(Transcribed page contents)
---*---

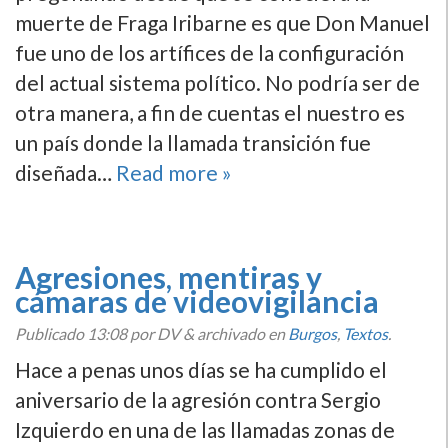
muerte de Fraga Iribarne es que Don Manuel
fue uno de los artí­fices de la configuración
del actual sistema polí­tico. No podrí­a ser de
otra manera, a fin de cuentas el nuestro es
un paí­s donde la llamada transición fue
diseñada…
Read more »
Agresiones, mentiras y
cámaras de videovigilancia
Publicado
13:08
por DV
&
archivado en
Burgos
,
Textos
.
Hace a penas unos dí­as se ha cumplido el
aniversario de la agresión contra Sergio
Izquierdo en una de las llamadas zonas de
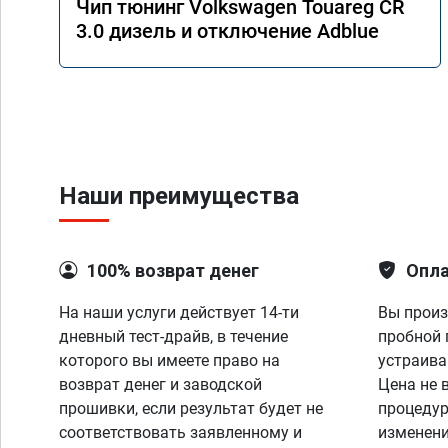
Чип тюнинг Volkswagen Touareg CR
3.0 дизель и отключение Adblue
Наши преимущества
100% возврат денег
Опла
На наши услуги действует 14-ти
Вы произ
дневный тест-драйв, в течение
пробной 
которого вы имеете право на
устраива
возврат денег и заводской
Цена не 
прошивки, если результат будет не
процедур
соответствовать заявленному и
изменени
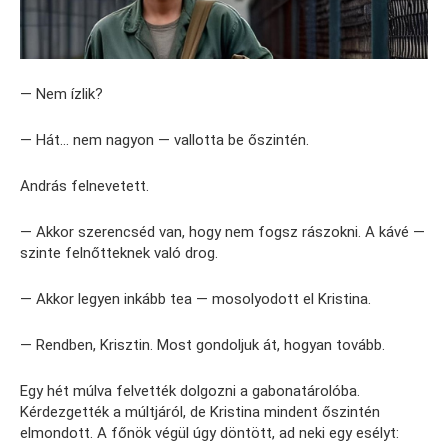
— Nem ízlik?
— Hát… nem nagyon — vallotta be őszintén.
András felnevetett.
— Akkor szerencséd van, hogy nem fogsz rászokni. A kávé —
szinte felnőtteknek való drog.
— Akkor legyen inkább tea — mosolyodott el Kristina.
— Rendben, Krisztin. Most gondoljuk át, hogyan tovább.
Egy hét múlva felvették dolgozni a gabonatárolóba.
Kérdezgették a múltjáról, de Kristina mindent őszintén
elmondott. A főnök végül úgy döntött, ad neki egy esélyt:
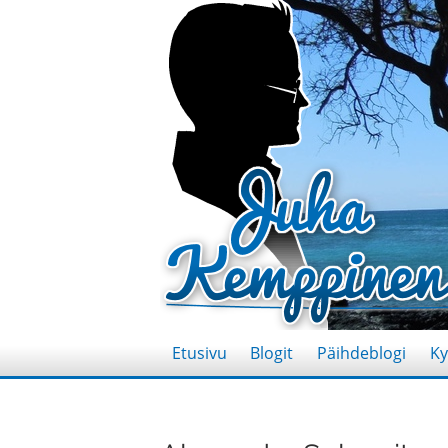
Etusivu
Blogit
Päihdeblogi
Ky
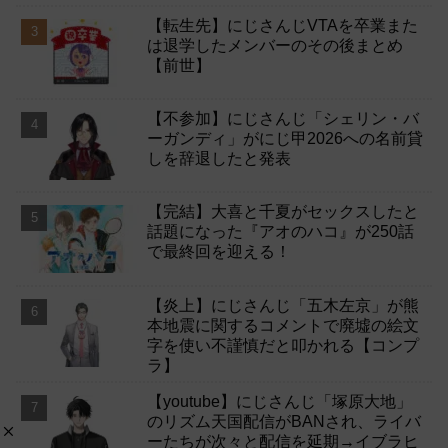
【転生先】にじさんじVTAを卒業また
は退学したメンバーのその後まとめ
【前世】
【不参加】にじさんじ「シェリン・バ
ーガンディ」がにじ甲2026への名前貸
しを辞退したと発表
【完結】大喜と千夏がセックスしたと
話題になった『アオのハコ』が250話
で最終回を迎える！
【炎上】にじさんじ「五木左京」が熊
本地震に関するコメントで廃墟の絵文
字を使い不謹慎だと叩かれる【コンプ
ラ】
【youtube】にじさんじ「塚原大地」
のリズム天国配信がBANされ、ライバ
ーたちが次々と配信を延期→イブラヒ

---*---

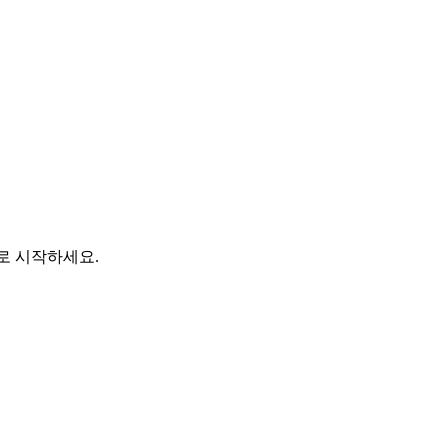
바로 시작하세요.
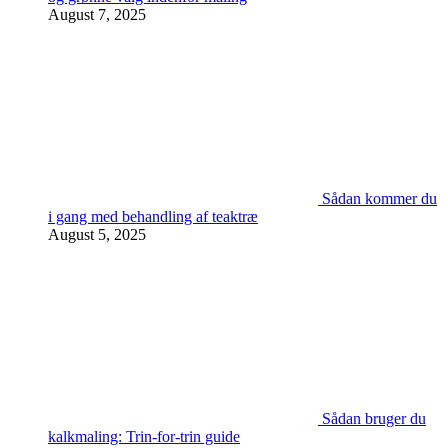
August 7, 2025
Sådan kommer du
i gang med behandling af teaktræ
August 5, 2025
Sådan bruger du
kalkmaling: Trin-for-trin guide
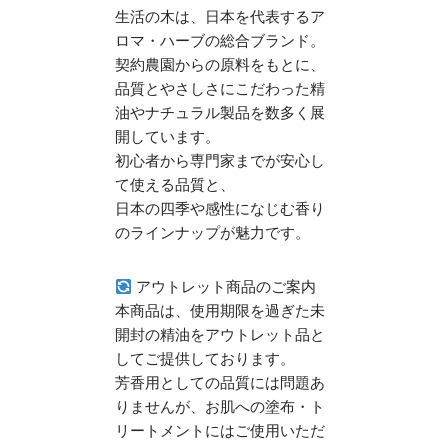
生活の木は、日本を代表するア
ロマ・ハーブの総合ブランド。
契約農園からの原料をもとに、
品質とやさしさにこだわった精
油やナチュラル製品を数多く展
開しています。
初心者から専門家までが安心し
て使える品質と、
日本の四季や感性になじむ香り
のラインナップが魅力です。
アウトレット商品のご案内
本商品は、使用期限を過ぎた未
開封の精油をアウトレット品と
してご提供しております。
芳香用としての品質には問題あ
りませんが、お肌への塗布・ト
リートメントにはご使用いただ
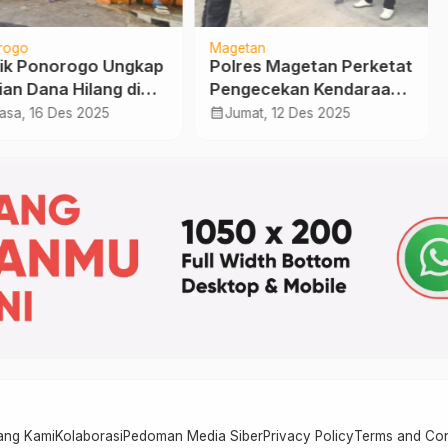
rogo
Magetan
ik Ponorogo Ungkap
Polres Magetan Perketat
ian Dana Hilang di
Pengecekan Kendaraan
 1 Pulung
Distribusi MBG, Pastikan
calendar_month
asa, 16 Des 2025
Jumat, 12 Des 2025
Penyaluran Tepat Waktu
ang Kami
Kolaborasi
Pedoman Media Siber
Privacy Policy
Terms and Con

---*---

Task:
Using the records above, repeat exactly the run of lines that starts with the line with "На наши услуги действует 14-ти" and goes on through the line with "Egy hét múlva"; omit each picture.

Task solution:
На наши услуги действует 14-ти
Вы произ
дневный тест-драйв, в течение
пробной 
которого вы имеете право на
устраива
возврат денег и заводской
Цена не 
прошивки, если результат будет не
процедур
соответствовать заявленному и
изменени
— Nem ízlik?
— Hát… nem nagyon — vallotta be őszintén.
András felnevetett.
— Akkor szerencséd van, hogy nem fogsz rászokni. A kávé —
szinte felnőtteknek való drog.
— Akkor legyen inkább tea — mosolyodott el Kristina.
— Rendben, Krisztin. Most gondoljuk át, hogyan tovább.
Egy hét múlva felvették dolgozni a gabonatárolóba.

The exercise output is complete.